This combination of on-premise infrastructure reaching its limits, an onslaught of data and the limited timeline of some of JPL's missions — some only last for six months — made cloud an inviting option for the organisation. When a mission is underway, JPL "really process the data as much as we can for those six months [for example], and then that infrastructure is going to go to waste after that. So with cloud computing, we're able to say, 'Okay well we're just going to pay for it while we use it and turn it off when we're done. '"
Using cloud for computationally intensive processing mitigates the risks associated with capital investment, Shams adds. Before employing cloud computing, the IT infrastructure for a mission would be purchased a year or more in advance: It would be tested and then put in change control configuration and not used until the actual mission took place.
"Now there's a risk here that if the launch is unsuccessful we have made all this investment and this infrastructure's not going to be used," Shams says.
"The other risk is that we have paid too much for this infrastructure because we bought it a year in advance. So now move forward four years — cloud computing. Let's say there's a hundred machines that we needed. We have the opportunity to bring up the hundred machines [in the cloud], test everything worked, shut them down, don't pay for anything and if the mission is successful — which almost every time it is — we just launch those machines, just as if we left them, and start paying for them immediately."

→ **Working data**:

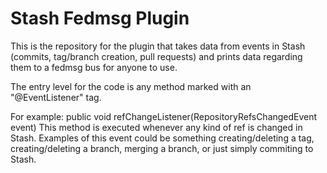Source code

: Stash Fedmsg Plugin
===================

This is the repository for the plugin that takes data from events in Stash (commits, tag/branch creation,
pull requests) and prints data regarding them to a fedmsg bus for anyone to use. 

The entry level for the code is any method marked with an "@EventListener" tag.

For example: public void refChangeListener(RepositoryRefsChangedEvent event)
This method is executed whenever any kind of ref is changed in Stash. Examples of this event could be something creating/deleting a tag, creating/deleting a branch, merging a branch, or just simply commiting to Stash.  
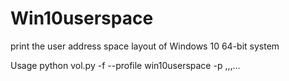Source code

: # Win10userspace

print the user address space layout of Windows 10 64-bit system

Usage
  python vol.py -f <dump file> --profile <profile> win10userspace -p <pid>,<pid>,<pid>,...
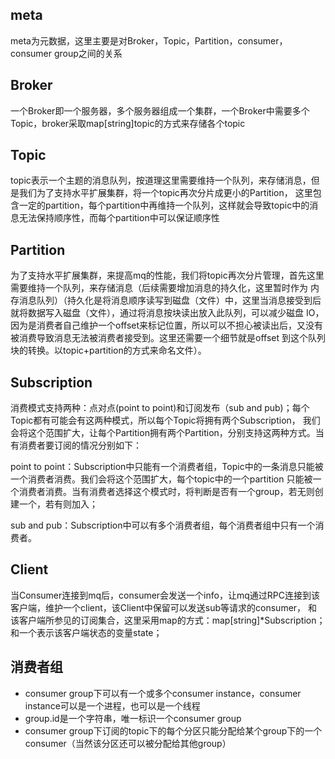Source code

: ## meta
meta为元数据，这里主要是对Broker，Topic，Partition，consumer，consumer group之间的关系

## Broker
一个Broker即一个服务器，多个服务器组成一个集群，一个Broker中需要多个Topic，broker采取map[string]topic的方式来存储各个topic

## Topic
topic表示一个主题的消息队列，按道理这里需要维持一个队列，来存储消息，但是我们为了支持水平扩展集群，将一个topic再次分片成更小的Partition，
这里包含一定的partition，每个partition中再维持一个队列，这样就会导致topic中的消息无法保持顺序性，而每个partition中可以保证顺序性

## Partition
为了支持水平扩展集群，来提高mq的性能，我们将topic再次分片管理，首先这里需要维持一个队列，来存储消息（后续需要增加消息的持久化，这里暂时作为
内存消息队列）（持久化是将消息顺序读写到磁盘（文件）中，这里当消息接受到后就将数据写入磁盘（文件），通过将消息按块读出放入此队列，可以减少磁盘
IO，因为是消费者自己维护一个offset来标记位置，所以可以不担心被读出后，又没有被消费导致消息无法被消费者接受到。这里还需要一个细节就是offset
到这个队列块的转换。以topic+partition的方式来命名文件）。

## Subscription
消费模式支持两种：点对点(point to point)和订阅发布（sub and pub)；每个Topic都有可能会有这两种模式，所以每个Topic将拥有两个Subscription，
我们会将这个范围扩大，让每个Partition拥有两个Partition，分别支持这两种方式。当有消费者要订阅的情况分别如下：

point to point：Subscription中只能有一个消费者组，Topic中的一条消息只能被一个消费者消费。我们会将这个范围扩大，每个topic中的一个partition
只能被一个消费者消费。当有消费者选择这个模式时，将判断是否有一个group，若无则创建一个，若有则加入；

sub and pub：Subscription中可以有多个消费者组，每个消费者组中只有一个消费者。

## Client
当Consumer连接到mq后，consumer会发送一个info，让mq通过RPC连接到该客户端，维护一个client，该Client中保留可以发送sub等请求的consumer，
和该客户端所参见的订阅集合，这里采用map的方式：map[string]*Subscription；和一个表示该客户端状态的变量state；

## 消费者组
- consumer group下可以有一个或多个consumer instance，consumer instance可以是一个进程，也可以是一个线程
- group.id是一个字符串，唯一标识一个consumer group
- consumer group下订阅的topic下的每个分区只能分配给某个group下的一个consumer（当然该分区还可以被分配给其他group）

→ **Instructions**:
a: From the passage on JPL and cloud computing, list every length of time it mentions, giving each distinct wording once.
b: Please reproduce the lines of the listing, beginning at the line that has "Stash Fedmsg Plugin" and stopping after the line that has "meta为元数据，这里主要是", both included. Leave the pictures out.

→ **Solutions to the problems**:
a:
- six months
- a year or more
- a year
- four years

b:
: Stash Fedmsg Plugin
===================

This is the repository for the plugin that takes data from events in Stash (commits, tag/branch creation,
pull requests) and prints data regarding them to a fedmsg bus for anyone to use. 

The entry level for the code is any method marked with an "@EventListener" tag.

For example: public void refChangeListener(RepositoryRefsChangedEvent event)
This method is executed whenever any kind of ref is changed in Stash. Examples of this event could be something creating/deleting a tag, creating/deleting a branch, merging a branch, or just simply commiting to Stash.  
Source code

: # Win10userspace

print the user address space layout of Windows 10 64-bit system

Usage
  python vol.py -f <dump file> --profile <profile> win10userspace -p <pid>,<pid>,<pid>,...
Source code

: ## meta
meta为元数据，这里主要是对Broker，Topic，Partition，consumer，consumer group之间的关系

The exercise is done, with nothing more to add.